**Request**
What number of lines in the data below contain the string "testing"? Answer with that number alone.

= = = = =

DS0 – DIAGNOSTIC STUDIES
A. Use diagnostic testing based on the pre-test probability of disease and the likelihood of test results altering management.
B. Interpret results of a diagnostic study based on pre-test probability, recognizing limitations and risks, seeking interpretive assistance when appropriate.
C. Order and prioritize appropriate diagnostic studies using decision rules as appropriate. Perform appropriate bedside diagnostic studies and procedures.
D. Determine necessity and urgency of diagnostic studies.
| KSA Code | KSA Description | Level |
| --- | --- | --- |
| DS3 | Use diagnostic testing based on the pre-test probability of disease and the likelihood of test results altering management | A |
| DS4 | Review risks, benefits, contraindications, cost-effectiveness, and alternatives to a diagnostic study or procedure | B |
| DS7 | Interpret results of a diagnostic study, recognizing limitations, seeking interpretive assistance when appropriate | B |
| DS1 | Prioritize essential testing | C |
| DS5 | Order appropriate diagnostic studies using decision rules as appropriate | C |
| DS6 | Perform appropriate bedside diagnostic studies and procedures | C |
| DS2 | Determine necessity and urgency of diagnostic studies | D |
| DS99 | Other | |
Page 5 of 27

= = = = =

**Written response**
3